If you want to reinforce the joints & have a plough plane then run a groove in the mating surfaces, make a loose tongue to fit & glue together.

That said a rubbed glue joint should be strong enough for most panels when doing this I apply glue to one surface & simply bring the two mating surfaces together with a slight rubbing action then clamp.
 
I've never had a problem with strength jointing without biscuits, just using regular (not titebond) PVA white glue, a no7 plane and some clamps. It is worth following custards guide, it's excellent.
 
Andy P Devon":2p4j17r8 said:
Hi All,

After dimensioning my wood with hand tools, my next step is to glue pieces up for panels.
I joint the edges with my no.7 then apply glue to one or both edges (???)
I notice in the power tool world they use biscuits or dominos to add mechanical strength to the join.
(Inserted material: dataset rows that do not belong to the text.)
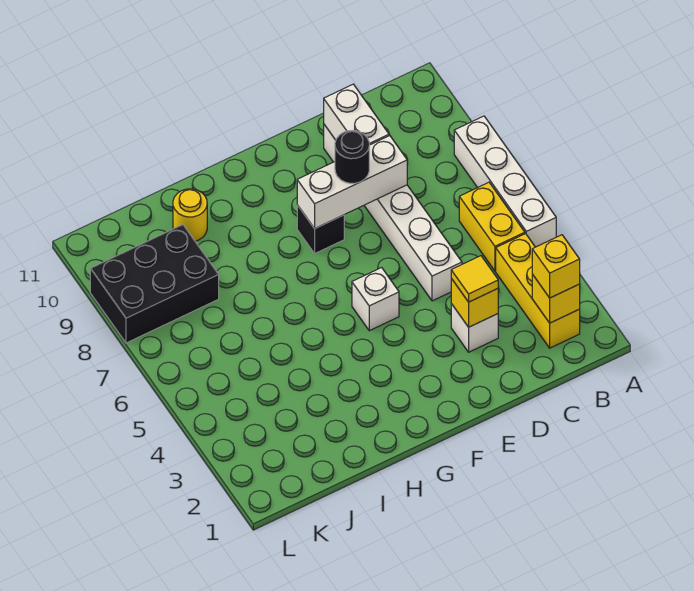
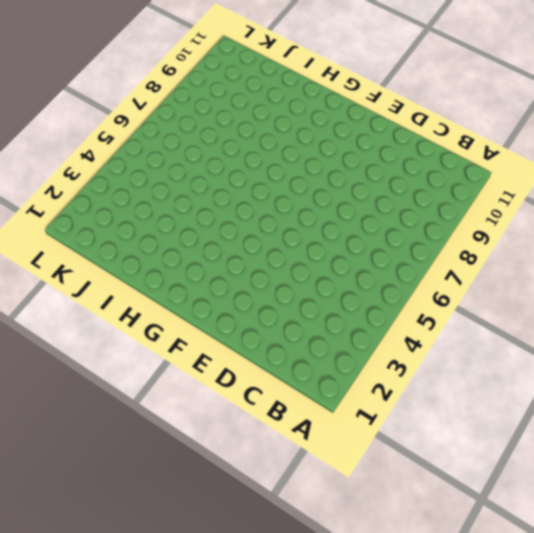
none -> white brick A5:A8 level 1
none -> yellow brick B2:B4 level 1
none -> yellow brick B5:B6 level 1

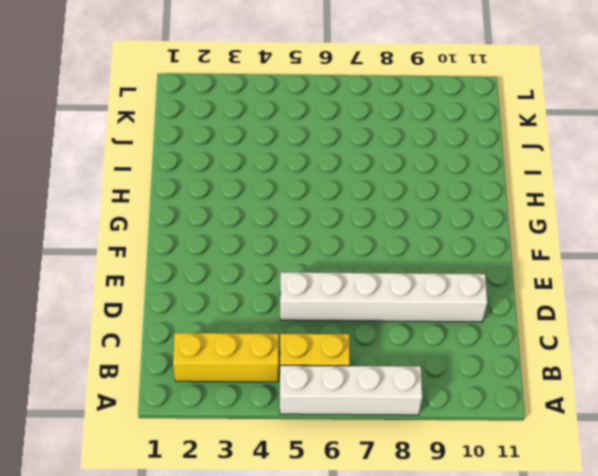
none -> white brick D3 level 1
none -> white brick F5 level 1
none -> black brick F8 level 1

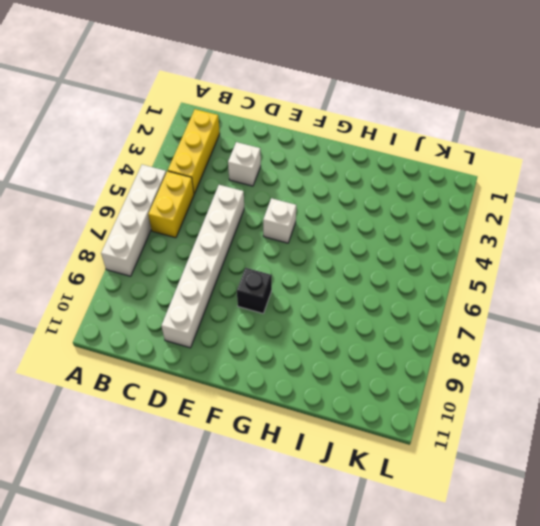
none -> yellow round brick I10 level 1
none -> black brick J8:L9 level 1
none -> yellow brick B2 level 2

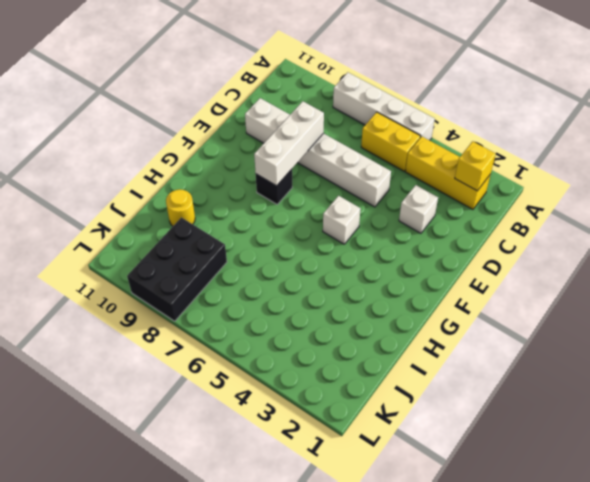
none -> yellow brick D3 level 2
none -> white brick D9:D10 level 2
none -> yellow brick B2 level 3

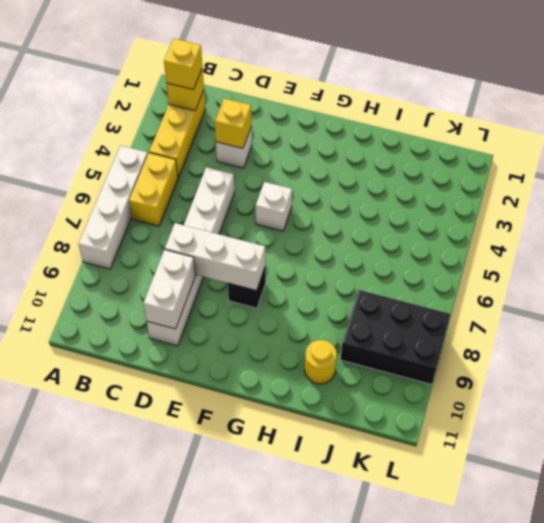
none -> yellow tile D3 level 3
none -> black round brick E8 level 3

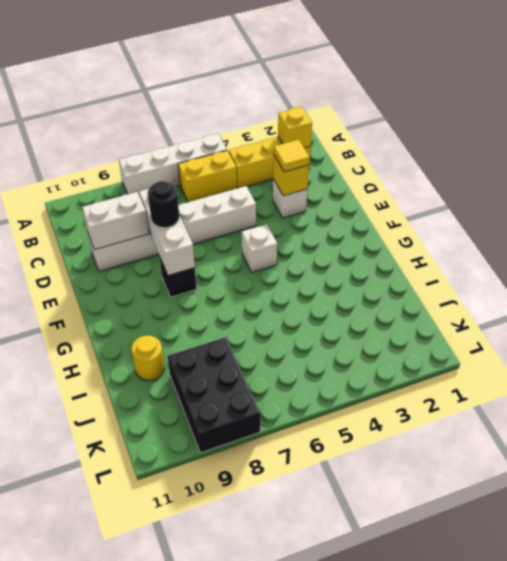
none -> yellow brick B2 level 3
Is there any equivalent in the hand tool world or do we just rely on the glue strength?
Don't want to buy a biscuit cutter to 'infect' my hand tool world.
Andt

You can make splines or use tongue and groove or something but a sound glue joint won't fail and the others may actually be less strong. When using hand tools, we generally glue rough boards together first and then do all of the dimensioning. Biscuits are assembly tools so that two already finished boards can be glued together without leaving more than sanding error behind.
 
Separate, I've never had a glue joint fail, no matter how I prepared the edges.